Leave the pictures out, and repeat exactly every line from the one with "DTA, Nuevo laredo: 260 -> 189" through the end of the data below.
------ Task material ------
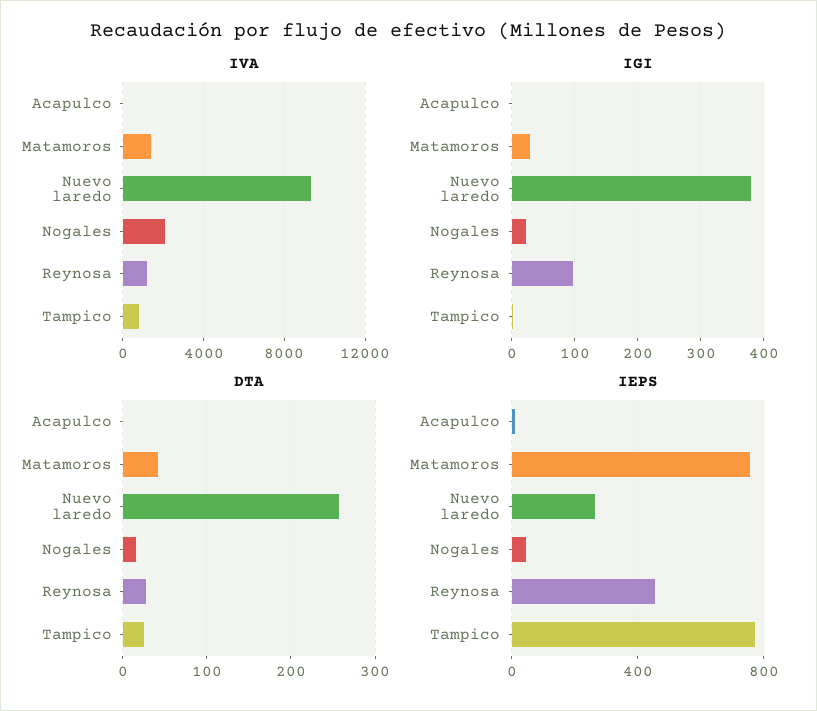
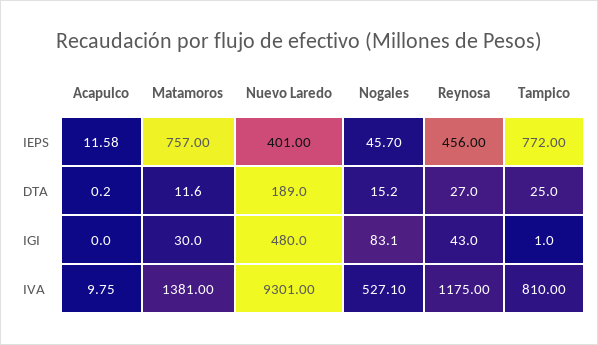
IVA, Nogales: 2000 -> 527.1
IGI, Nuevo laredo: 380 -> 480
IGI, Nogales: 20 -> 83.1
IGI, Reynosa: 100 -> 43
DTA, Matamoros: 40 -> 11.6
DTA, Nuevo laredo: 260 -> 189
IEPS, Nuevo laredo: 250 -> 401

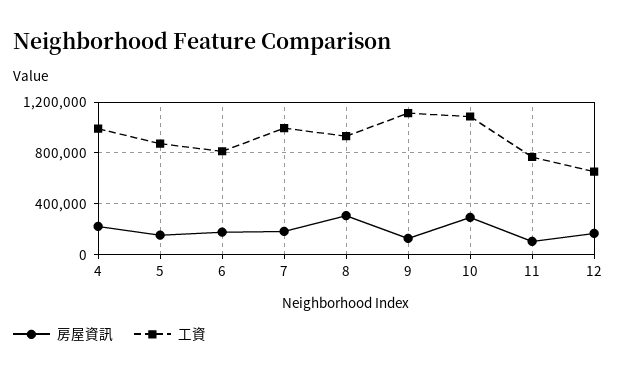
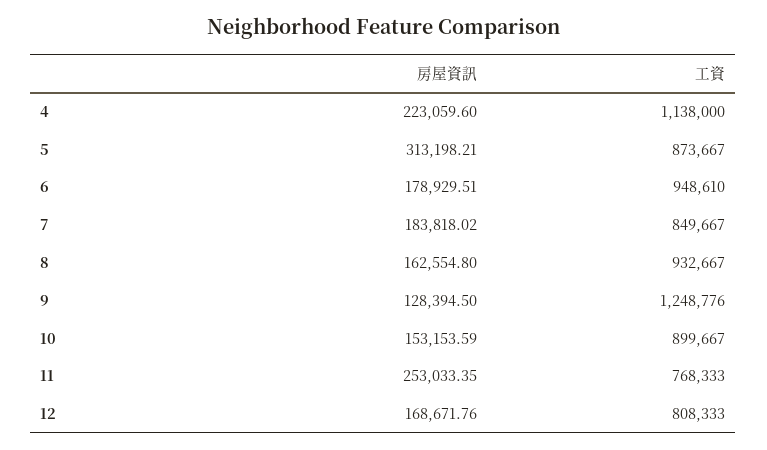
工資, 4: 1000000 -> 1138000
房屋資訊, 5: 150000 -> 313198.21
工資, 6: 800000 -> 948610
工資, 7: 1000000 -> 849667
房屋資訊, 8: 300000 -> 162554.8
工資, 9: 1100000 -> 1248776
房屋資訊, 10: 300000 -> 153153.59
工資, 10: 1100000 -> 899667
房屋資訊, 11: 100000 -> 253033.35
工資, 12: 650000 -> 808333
------
--- Answer to the exercise ---
DTA, Nuevo laredo: 260 -> 189
IEPS, Nuevo laredo: 250 -> 401

工資, 4: 1000000 -> 1138000
房屋資訊, 5: 150000 -> 313198.21
工資, 6: 800000 -> 948610
工資, 7: 1000000 -> 849667
房屋資訊, 8: 300000 -> 162554.8
工資, 9: 1100000 -> 1248776
房屋資訊, 10: 300000 -> 153153.59
工資, 10: 1100000 -> 899667
房屋資訊, 11: 100000 -> 253033.35
工資, 12: 650000 -> 808333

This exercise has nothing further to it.